It’s nearly a year later, and retailer Brian Hibbs is first out of the gate with an analysis of the New 52, a year later and he says it was good. An attached chart shows all the books up significantly for the year, and more importantly, as Bob Wayne promised at Comic-Con last year, the New 52 actually enlarged the pie with some new readers:
What most impressed me a year ago was the sheer number of “lapsed” comics readers coming back into the store for the first time in a decade-plus — there was tons of sampling being done, and a truly significant number of those new customers have seem to stuck. I’m sorry to universalize from my individual experiences, but I can’t think of a clear and unambiguous way to measure this in the national sales charts, but in my individual store, customer transaction counts (basically: every time the register is popped, to make a sale) are up 20%. I also have about 20% more subscriber customers than I did a year ago — and exceedingly few (like “I can count them on one hand” few) new “DC-specific” subs that were opened had to be chased down for payment or cancelled.
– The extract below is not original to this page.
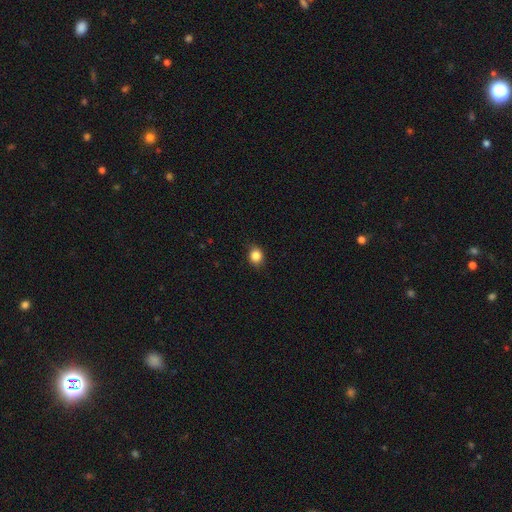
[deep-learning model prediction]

What I see is that a lot of new customers came into the market looking at the DC reboot, and they didn’t only buy DC comics — they saw the wide wide range of material that’s available, and discovered new favorites. The entire Direct Market is up, directly counter to the general experience of all other print media, and this at the same time that major expansion to digital was announced, providing virtually every comic on sale in print and on line at the exact same time. John Jackson Miller calculates that Direct Market year-to-date sales through July are up 18.5%. Can you name any other print media where this is anything close to true in the year 2012?
Hibbs admits he was wrong in his initial skepticism, and his analysis goes counter to our own Marc-Oliver Frisch who has generally been a half-empty kind of guy in his analysis of the ensuing sales trends. But I tend to side with Hibbs on this.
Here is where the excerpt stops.